When I try to paralllize, however, I run into trouble:

library(parallel)

cl <- makePSOCKcluster(8)
setDefaultCluster(cl)

clusterExport(cl, c('annotate_entities', 
 'annotate', 
 'Maxent_Sent_Token_Annotator', 
 'AnnotatedPlainTextDocument', 
 'Maxent_Sent_Token_Annotator', 
  'Maxent_Word_Token_Annotator',
  'Maxent_Entity_Annotator'))

corpus_NER <- parLapply(cl, corpus[1:100]$content, function(k) {
  itinerants_pipeline <- list(
  Maxent_Sent_Token_Annotator(),
  Maxent_Word_Token_Annotator(),
  Maxent_Entity_Annotator(kind = "person"),
  Maxent_Entity_Annotator(kind = "location"))

  annotate_entities(k, itinerants_pipeline)
  }))

If I tried just exporting the functions above without the "inside", the engine reported them as missing. Searching around gave me the impression that this is because the references to the Java objects were "cut" as the function entered parallelization. But I suspect the handling of this is causing me the grief.

For trivially small corpora (10 documents), but above 50, it blows up with the following message:

Error in checkForRemoteErrors(val) : 
  7 nodes produced errors; first error: java.lang.OutOfMemoryError: GC overhead limit exceeded
In addition: 
Warning messages:
1: 
In .Internal(gc(verbose, reset)) :


 closing unused connection 14 (<-NO92W:11748)
2: 
In .Internal(gc(verbose, reset)) : (.................)

I have read that this error message is from Java, and that it pertains to excessive garbage collection. However, I do not understand what causes this to happen within my parallel code (and not when I run it serially).

I would like to know what causes this behavior, but I am also interested in workarounds. It is not clear to me what the best way of doing parallel lapply on R/Windows is, but used this solution as I was able to get that to work with other functinos (those were not from Java).

1
Shouldn't you be also loading extra packages on workers (through clusterEvalQ)?Roman Luštrik
May well be. I will look into that angle.user1603472
Is your corpus publicly available? What size is it? Which packages do you use?F. Privé
No, not a public corpus. However, @RomanLuštrik 's excellent tip was the solution, I will answer myself with a working solution. So it was a likely a technical issue that could be reproduced with any corpus.user1603472

1 Answers

1
votes

I am posting an answer because it provides a working solution to the exact problem above, thanks to Roman Luštrik's comment. Loading the packages and then removing the creation of the pipeline in the function resolved the issue. This is the working code:

cl <- makePSOCKcluster(7)
setDefaultCluster(cl)

clusterEvalQ(cl, library(NLP));
clusterEvalQ(cl, library(openNLP));
clusterEvalQ(cl, library(RWeka));
clusterEvalQ(cl, library(openNLPmodels.en));

clusterEvalQ(cl, itinerants_pipeline <- list(
    Maxent_Sent_Token_Annotator(),
    Maxent_Word_Token_Annotator(),
    Maxent_Entity_Annotator(kind = "person"),
    Maxent_Entity_Annotator(kind = "location")))

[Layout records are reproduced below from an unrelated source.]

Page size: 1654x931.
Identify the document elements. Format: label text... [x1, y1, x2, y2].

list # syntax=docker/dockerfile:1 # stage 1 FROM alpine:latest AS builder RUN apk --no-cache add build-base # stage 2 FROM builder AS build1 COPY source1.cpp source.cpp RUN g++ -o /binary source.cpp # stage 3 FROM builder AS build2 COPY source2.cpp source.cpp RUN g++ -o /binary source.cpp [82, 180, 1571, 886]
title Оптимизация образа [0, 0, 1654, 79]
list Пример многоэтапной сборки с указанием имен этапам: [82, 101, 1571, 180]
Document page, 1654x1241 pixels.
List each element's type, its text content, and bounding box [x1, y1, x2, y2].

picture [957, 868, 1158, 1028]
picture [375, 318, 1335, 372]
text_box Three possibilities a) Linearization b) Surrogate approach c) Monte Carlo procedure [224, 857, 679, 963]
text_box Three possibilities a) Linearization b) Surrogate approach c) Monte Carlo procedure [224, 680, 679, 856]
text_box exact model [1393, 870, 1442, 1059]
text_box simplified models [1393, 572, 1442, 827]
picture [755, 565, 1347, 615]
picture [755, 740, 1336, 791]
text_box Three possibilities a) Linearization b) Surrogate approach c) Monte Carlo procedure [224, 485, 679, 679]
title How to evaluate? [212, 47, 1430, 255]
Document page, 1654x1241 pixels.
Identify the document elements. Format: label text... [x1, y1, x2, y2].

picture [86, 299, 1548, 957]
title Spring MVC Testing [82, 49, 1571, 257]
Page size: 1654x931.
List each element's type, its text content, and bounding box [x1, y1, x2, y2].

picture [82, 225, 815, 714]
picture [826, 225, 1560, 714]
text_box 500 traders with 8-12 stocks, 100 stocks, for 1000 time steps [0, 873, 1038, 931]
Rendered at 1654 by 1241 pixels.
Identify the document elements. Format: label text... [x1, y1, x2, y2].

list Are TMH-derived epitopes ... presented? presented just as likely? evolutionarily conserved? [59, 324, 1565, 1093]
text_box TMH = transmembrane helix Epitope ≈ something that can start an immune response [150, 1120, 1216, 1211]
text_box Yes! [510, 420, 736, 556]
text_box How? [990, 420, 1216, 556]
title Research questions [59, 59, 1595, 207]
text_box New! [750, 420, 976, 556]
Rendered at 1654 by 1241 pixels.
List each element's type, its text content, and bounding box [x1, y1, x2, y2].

clusterExport(cl, c('annotate_entities'))

system.time(corpus_par_NER <- parLapply(cl,corpus[1:5000]$content, function(k) {
    annotate_entities(k, itinerants_pipeline)
}))

stopCluster(cl)

Crucially, the pipeline is exported in this way. Doing it via clusterExport (in the same list as 'annotate_entities' did not work).